Out of post-apartheid South Africa comes a thriller good enough to and nip at the heels of le Carré.
Thobela Mpayipheli is six-foot-three, a giant of a man so (naturally) they call him “Tiny.” During the Struggle, he was an ANC (African National Congress) hero, a ferocious and decorated fighter. But that was then: Tiny’s now is Miriam Nzuluwazi, the “tall, lean, strong and beautiful woman” who kisses him each night when he arrives home from his low-level, low-profile job in Cape Town. Miriam, her small son, their small house, that’s Tiny modest life—and it’s a life he loves. But the advent of a perfectly ordinary woman named Monica Kleintjes sends it crashing. Monica is the daughter of old comrade Johnny Kleintjes, who is in serious trouble, and to whom Tiny owes a debt of honor.
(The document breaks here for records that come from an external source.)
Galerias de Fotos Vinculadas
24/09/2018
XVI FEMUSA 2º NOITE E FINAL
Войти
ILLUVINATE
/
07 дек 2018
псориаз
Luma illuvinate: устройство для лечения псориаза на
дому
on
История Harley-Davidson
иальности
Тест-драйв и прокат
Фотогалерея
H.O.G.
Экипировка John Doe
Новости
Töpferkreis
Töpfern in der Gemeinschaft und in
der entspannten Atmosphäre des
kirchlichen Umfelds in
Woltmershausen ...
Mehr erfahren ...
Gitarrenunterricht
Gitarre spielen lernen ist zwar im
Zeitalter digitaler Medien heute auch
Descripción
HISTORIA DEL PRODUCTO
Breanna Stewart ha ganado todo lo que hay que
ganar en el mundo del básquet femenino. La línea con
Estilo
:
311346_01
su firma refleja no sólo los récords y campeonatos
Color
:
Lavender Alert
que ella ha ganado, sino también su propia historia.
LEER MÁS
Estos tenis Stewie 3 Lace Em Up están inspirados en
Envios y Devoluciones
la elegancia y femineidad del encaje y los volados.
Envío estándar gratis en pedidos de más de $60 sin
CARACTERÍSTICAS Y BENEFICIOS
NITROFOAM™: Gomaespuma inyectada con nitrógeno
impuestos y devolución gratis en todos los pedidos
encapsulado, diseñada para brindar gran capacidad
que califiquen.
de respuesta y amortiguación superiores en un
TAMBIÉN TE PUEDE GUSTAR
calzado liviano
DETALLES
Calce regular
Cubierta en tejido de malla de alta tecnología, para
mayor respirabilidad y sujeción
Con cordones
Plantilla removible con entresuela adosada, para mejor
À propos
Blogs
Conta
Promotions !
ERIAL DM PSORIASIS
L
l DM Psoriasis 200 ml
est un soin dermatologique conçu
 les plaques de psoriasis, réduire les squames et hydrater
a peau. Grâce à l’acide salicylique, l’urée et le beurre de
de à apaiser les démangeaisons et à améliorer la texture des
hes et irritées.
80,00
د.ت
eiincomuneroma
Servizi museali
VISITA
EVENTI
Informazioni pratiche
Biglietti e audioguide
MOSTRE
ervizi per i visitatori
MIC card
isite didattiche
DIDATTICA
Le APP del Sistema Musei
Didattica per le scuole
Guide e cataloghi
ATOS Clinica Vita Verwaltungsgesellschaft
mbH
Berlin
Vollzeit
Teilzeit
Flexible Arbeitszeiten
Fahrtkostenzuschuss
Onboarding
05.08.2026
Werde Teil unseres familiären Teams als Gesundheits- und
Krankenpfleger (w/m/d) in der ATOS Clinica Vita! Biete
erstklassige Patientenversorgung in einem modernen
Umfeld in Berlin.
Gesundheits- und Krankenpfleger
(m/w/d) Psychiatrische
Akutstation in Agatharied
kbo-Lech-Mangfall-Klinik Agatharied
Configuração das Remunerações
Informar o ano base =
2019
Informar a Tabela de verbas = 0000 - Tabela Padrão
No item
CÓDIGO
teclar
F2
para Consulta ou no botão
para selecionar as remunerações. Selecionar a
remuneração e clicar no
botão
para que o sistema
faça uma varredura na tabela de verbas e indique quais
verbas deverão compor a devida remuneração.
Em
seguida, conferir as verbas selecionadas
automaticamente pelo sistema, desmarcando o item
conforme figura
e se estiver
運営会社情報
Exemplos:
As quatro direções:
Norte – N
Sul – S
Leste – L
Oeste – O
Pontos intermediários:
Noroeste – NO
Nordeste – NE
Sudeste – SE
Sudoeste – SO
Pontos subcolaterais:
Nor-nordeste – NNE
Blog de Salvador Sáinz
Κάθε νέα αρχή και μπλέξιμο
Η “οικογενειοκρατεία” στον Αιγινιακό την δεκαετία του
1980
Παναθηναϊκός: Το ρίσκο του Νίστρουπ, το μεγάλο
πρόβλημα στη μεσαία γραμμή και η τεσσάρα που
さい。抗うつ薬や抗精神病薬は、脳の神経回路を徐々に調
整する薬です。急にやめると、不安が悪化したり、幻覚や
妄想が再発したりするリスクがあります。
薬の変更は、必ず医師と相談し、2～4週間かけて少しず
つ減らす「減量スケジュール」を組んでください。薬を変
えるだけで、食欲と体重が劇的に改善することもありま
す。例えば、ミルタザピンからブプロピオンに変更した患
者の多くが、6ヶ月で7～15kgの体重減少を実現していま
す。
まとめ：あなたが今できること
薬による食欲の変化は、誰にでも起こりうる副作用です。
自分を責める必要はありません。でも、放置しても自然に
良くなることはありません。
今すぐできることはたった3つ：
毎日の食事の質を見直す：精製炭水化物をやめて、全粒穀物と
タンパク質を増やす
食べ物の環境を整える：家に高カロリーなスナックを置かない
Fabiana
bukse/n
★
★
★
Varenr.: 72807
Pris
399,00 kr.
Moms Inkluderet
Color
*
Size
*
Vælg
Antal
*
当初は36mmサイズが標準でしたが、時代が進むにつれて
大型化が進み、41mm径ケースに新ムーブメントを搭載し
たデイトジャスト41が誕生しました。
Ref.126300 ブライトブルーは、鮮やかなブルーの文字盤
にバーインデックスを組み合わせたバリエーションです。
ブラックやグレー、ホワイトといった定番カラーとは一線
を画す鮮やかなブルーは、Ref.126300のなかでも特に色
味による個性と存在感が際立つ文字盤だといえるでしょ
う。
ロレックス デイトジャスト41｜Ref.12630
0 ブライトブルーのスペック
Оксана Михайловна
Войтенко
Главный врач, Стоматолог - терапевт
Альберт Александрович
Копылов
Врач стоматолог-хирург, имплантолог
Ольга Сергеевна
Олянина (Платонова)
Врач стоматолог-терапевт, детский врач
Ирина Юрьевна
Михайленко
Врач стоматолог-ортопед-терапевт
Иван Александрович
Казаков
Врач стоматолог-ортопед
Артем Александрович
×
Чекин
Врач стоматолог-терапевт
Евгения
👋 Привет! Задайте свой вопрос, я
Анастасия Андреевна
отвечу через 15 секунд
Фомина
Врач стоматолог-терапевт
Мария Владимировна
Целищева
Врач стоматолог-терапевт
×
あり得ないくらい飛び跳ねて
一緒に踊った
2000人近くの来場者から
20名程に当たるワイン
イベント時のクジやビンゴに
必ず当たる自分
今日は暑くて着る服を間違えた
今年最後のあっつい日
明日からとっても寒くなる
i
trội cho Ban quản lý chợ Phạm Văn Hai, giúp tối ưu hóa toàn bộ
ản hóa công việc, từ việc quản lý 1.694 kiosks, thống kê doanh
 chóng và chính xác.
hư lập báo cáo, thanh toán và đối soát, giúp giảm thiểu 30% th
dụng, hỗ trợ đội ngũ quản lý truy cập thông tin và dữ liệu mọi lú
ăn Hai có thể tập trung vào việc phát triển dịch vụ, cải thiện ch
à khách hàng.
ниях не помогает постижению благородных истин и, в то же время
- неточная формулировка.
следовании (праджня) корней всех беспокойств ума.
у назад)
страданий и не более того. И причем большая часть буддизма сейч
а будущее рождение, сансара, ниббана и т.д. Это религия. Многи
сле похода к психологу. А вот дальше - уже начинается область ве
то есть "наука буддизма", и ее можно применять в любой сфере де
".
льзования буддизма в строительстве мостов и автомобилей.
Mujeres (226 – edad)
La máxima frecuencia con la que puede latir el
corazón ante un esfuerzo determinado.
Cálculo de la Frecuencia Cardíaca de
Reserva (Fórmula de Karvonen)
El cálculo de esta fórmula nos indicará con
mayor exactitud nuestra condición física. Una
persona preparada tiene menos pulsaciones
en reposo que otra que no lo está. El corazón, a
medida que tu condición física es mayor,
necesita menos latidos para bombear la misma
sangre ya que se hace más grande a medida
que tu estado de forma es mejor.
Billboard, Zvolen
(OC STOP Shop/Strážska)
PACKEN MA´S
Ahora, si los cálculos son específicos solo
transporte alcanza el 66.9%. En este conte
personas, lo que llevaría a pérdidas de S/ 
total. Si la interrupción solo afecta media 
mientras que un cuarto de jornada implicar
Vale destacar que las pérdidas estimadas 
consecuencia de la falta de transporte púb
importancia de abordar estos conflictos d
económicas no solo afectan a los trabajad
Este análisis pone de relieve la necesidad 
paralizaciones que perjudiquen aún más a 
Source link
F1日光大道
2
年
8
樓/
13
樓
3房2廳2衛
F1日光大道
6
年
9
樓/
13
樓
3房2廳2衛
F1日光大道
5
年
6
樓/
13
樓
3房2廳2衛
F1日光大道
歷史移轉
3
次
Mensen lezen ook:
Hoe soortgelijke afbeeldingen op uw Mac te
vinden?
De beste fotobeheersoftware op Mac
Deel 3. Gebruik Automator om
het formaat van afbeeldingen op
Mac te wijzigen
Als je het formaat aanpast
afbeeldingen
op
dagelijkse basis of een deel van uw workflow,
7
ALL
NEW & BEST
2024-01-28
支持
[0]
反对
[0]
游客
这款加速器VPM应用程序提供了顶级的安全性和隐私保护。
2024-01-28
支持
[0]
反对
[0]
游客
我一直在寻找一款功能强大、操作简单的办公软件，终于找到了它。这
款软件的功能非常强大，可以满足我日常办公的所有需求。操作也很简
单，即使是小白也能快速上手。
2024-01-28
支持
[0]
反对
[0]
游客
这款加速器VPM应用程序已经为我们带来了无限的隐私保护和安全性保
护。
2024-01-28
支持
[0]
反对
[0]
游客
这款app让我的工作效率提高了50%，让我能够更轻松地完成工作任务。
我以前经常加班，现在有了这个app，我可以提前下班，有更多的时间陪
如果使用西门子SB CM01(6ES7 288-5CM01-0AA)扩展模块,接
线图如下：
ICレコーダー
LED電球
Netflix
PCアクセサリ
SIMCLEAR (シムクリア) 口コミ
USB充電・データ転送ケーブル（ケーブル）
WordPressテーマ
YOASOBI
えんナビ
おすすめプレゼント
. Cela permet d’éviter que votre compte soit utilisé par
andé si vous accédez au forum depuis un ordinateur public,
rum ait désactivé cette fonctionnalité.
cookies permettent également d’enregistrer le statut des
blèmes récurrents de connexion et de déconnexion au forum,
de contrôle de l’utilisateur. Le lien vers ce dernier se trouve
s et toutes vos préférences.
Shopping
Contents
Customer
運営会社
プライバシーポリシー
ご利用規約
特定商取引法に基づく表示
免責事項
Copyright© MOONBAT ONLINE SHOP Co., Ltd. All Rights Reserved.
If he fails to deliver a certain information-packed disk to a certain blood-thirsty band of terrorists, Johnny's a dead man, Monica tells him, handing him the disk. Tiny, a closet Romantic, as perhaps all great warriors are at their core, believes he has no choice but to accept the mission. Naturally, the disk turns out to be eagerly sought by a variety of inimical entities: among them, the CIA, al Qaeda, and the still fledgling South African government. As he zigzags through Africa on a stolen motorcycle, Tiny, now an object of intense and frequently murderous interest, tries, for the sake of survival, to sort out the conflicting realities governing his situation. He discovers, however, that like the desperate ex-hero on the BMW bike, “the truth is a moving target.”
Wonderful setting; rich, colorful cast, headed by a valiant/vulnerable protagonist who makes empathy easy. Impossibly convoluted, of course—hey, it’s a suspense novel—but fans of the genre won’t want to miss Meyer’s US debut.